=== Text for analysis ===
+++

Mo Di (ca. 479–381 b.c.e.) has been a rather neglected figure in Chinese intellectual history over the more than two millennia since he and his followers offered the first significant philosophical challenge to developing Confucianism in their attempts to devise a workable social and political philosophy that would cure the ills of the Warring States period (475–221 b.c.e.). The neglect is reflected in the treatment of the eponymous work (the Mozi), which has, nevertheless, survived, albeit with significant textual difficulties in two of its five sections. The other three sections seem to have survived relatively well, although there are apparent losses of chapters and the inevitable uncertainties about the time and manner of composition and the actual author or authors/editors. Moreover, although the work is listed in the bibliographical chapters of several of the early dynastic histories (the Han, Sui, and old and new Tang histories) there is no evidence of any detailed commentaries such as accompany the other major philosophical works of the late Zhou period. Furthermore, there is no evidence that the ideas advanced in the work were the subjects of ongoing debate or development over the centuries up to the immediate premodern era. Two writers who did at least make some reference to Mohism were Han Yu (768–824) and Gu Yanwu (1613–1682), but in both cases the tendency was to downplay the differences between Confucianism and Mohism rather than highlight and consider the Mohists’ unique and vital contribution to the early philosophical debate.

+++

Saved data entries

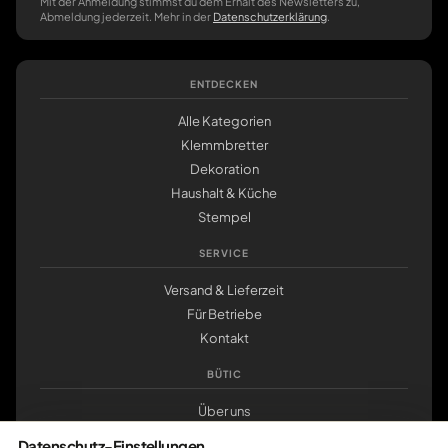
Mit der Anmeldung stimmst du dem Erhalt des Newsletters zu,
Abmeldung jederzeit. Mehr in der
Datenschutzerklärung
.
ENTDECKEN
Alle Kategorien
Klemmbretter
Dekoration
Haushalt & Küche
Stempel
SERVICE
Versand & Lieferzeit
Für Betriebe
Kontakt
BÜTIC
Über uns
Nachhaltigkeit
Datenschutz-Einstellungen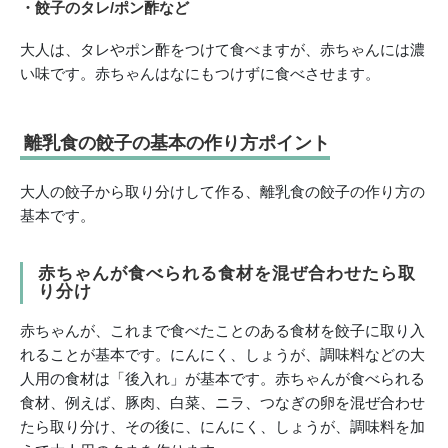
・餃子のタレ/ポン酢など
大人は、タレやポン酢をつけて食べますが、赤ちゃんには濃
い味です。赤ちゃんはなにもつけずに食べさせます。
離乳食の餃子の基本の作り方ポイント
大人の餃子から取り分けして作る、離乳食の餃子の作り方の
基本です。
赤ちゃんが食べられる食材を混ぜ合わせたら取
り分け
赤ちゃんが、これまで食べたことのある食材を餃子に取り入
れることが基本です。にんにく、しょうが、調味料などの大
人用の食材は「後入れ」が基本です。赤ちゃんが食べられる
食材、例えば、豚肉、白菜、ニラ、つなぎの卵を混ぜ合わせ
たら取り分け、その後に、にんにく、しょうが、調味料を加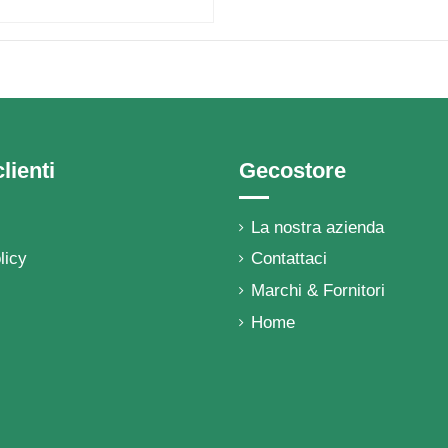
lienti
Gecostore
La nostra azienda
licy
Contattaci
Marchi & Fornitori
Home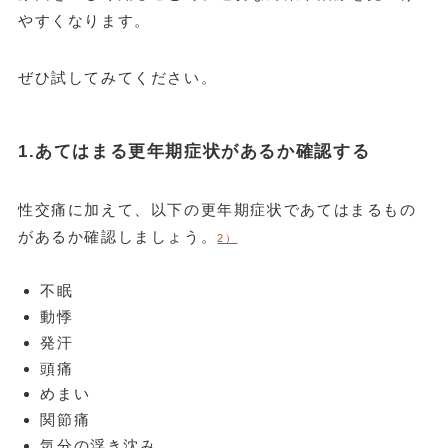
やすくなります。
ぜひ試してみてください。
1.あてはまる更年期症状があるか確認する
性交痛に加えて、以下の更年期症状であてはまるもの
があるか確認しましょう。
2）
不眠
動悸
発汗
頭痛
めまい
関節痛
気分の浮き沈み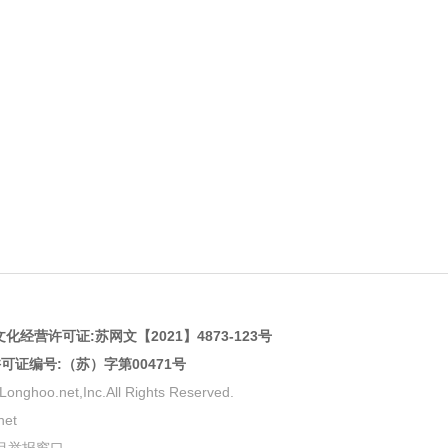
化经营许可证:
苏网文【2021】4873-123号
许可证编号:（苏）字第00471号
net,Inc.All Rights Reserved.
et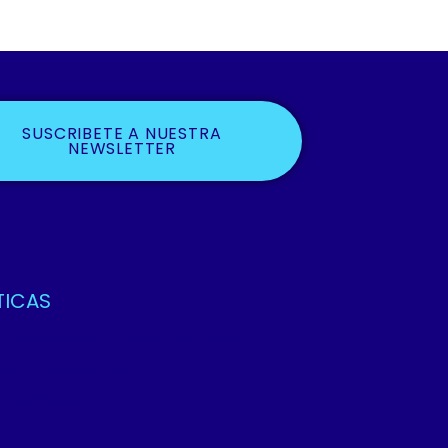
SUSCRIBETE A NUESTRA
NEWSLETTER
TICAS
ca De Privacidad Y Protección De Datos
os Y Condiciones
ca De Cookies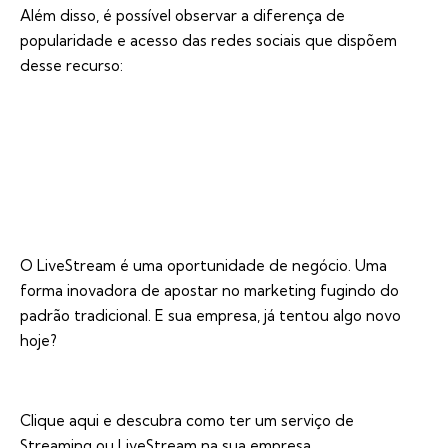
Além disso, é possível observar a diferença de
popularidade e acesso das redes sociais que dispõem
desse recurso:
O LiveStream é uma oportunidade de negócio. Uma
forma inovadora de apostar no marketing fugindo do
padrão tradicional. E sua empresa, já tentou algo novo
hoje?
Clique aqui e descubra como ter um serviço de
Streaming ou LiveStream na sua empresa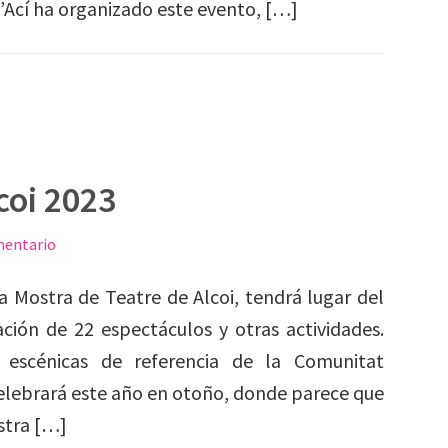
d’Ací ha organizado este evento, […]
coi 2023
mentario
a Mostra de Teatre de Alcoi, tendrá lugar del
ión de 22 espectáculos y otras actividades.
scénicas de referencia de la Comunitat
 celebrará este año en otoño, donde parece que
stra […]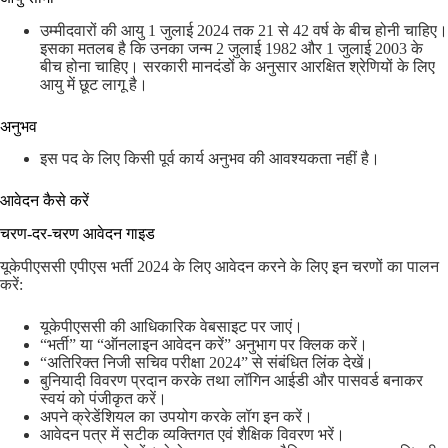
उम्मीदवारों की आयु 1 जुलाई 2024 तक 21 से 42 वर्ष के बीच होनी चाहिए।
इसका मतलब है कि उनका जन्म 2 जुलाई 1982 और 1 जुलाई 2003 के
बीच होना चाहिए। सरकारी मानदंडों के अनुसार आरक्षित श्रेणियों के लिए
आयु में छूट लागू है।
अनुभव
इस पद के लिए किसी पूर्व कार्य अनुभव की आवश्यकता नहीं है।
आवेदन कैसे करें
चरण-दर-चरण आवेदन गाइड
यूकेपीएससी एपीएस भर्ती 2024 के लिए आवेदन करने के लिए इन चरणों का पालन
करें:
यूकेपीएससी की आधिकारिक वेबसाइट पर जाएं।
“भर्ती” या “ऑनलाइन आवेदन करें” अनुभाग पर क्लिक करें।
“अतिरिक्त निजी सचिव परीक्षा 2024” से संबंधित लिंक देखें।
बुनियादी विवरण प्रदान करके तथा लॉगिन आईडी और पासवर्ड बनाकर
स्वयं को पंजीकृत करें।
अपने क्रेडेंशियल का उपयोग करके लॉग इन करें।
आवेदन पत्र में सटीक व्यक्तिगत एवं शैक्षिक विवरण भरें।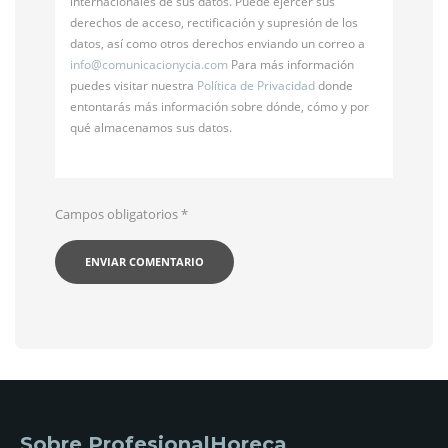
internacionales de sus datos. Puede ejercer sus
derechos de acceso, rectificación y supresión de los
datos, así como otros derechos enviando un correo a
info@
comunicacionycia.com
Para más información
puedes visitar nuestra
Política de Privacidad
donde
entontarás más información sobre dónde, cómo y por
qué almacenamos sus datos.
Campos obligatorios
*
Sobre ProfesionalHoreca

+++

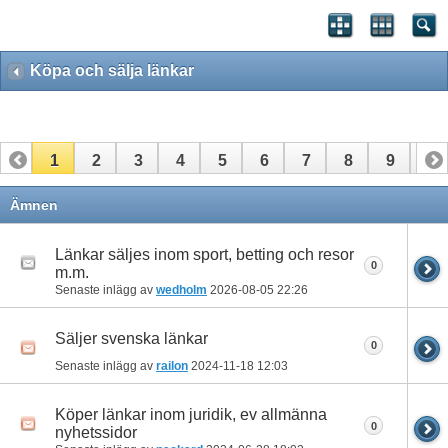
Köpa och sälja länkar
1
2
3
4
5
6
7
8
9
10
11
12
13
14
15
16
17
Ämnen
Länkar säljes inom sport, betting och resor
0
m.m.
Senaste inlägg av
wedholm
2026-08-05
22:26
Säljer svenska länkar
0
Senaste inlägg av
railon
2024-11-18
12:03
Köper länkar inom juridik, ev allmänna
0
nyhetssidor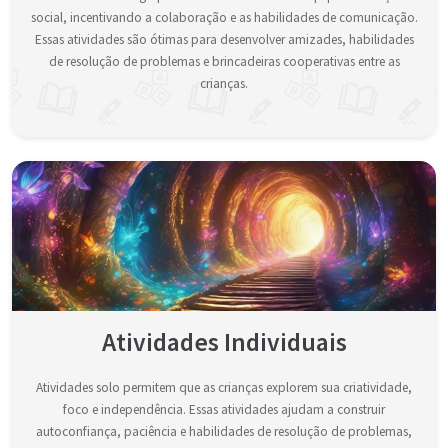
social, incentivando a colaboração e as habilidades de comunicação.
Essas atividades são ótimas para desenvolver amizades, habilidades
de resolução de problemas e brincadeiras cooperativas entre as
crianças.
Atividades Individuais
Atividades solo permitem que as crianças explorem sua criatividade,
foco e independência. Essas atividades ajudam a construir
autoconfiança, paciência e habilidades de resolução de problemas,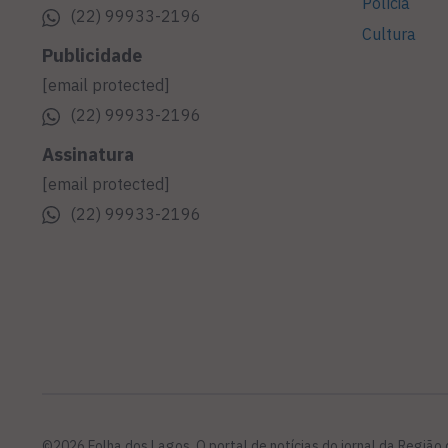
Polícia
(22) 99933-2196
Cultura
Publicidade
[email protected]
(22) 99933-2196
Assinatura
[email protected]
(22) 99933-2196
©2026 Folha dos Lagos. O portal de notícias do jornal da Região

+++

=== Exercise instructions ===
(a) Summarize the passage on Mo Di in two sentences.
(b) List the early dynastic histories that the passage on Mo Di says include the Mozi in their bibliographical chapters.
(c) Pick up the passage on Mo Di at the point where it stops, and extend it with a few more sentences.

=== Responses for each task ===
(a) Mo Di and his followers offered the first significant philosophical challenge to developing Confucianism, yet he has been a rather neglected figure in Chinese intellectual history, and the Mozi survives with textual difficulties and no evidence of detailed commentaries or ongoing debate over the centuries. Han Yu and Gu Yanwu did refer to Mohism, but both tended to downplay its differences from Confucianism rather than consider the Mohists' unique contribution.

(b)
- Han history
- Sui history
- old Tang history
- new Tang history

(c)
In China itself the rediscovery of the Mozi can be attributed largely to the text-critical scholars of the mid to late Qing period, beginning with Bi Yuan and continuing with the Wang family and Sun Yirang, among others. Also important were those seeking evidence of involvement with matters of logic and science in early Chinese philosophy—men such as Liang Qichao and Hu Shi. Among Japanese and Western scholars there has also been neglect of the Mozi with some notable exceptions, three of whom are fittingly listed as dedicatees of the present volume (Watanabe Takashi, Angus Graham, and Roman Malek). Among others deserving of mention are Alfred Forke, who published an almost complete translation of the Mozi in 1922, and Y-P Mei, who published a translation of the three sections that are the focus of the present volume (1929) along with a companion volume on the philosophy of Mohism (1934).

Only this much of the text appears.